I have plotted some rays paths in 3d program trying to duplicate your set up as near as possible, but I am unable to duplicate your results

Thank you for the time, I appreciate it!

The near vertical light blue plane represents the sheet of droplets from the spray bar. I have tried various angles for the water sheet from vertical to 45 degrees and various orientations of the light source relative to the sheet but get nothing close to your result. Obviously I must be making some assumptions that are not in agreement with your actual set up.

What the program has predicted is what I would have expected, and as far I can see you have made any assumptions that are not the case, or at least significant enougth to alter the bow so significantly!

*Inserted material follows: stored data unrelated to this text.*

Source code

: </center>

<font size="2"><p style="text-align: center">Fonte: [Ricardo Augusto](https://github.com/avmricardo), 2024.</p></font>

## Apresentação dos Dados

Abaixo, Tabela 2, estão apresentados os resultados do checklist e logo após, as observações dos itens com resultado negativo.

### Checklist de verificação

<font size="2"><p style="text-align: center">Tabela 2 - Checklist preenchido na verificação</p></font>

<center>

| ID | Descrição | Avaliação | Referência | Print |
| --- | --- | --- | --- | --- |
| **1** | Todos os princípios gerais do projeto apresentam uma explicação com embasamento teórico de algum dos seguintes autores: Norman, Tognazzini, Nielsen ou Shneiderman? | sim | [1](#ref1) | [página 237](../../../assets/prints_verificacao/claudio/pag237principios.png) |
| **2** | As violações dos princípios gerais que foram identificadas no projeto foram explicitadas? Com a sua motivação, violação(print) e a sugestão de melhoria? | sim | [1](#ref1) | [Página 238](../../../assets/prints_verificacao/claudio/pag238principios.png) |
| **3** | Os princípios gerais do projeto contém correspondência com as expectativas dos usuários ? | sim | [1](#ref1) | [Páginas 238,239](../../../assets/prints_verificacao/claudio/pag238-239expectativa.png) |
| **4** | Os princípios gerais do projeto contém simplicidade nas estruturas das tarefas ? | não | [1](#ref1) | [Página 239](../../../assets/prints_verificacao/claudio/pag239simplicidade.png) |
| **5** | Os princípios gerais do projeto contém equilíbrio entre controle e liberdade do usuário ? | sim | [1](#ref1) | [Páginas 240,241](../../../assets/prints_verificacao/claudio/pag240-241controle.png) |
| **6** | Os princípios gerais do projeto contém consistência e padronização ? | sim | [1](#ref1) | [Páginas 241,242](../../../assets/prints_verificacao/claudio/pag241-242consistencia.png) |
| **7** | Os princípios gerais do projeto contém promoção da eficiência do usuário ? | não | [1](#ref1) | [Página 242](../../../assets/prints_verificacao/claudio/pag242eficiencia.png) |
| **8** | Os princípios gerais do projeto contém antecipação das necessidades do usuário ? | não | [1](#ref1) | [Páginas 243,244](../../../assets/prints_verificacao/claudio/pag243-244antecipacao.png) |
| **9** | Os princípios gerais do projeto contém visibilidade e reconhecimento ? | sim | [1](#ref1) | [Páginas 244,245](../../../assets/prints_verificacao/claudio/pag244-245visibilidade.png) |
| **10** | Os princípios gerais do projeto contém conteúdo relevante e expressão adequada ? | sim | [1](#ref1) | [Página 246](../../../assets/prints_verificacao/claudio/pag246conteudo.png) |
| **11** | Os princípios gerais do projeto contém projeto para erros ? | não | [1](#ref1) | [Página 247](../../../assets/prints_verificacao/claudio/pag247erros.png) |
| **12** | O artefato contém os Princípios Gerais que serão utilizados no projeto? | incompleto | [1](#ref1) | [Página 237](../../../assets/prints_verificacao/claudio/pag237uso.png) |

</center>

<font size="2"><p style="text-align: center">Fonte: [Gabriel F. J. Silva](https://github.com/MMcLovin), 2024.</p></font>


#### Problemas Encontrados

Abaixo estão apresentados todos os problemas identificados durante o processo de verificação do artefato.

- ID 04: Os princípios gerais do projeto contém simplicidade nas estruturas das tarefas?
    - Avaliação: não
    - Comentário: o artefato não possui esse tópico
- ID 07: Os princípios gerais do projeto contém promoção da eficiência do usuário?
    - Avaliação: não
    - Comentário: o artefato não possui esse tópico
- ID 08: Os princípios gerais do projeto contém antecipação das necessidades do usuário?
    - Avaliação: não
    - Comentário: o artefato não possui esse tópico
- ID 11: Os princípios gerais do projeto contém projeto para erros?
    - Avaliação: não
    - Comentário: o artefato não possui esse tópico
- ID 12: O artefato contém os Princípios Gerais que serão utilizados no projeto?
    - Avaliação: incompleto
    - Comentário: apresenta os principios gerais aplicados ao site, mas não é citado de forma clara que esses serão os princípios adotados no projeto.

I have attached a very crude paint image od what i think might be going on, where the light is incident on the particle and is reflected in the x-plane, then reflected in the Z-plane and the refracted in the Z-plane. I think this would give the image observed, but as an explanation it's not sitting particularly well. And if it does explain the effect, I have no therotical rational to support the hyperthosis just that it is instramantal in explaining the observation!

Many Thanks

Leo

 

[leoflindall]

ATTACHEMENT!

Once again I fogot to attach the file! Here it is...

Leo

 

[yuiop]

I have attached a very crude paint image od what i think might be going on, where the light is incident on the particle and is reflected in the x-plane, then reflected in the Z-plane and the refracted in the Z-plane. I think this would give the image observed, but as an explanation it's not sitting particularly well. And if it does explain the effect, I have no therotical rational to support the hyperthosis just that it is instramantal in explaining the observation!

I found a very good applet for tracing the various light paths through a raindrop here http://www.phy.ntnu.edu.tw/ntnujava/index.php?topic=44 and that link has a couple of good videos too. Unfortunately, I am still not able to explain your observation adequately. Hopefully you will keep us informed if you make any additional observations in your experiment that shed any light (:tongue:) on this problem.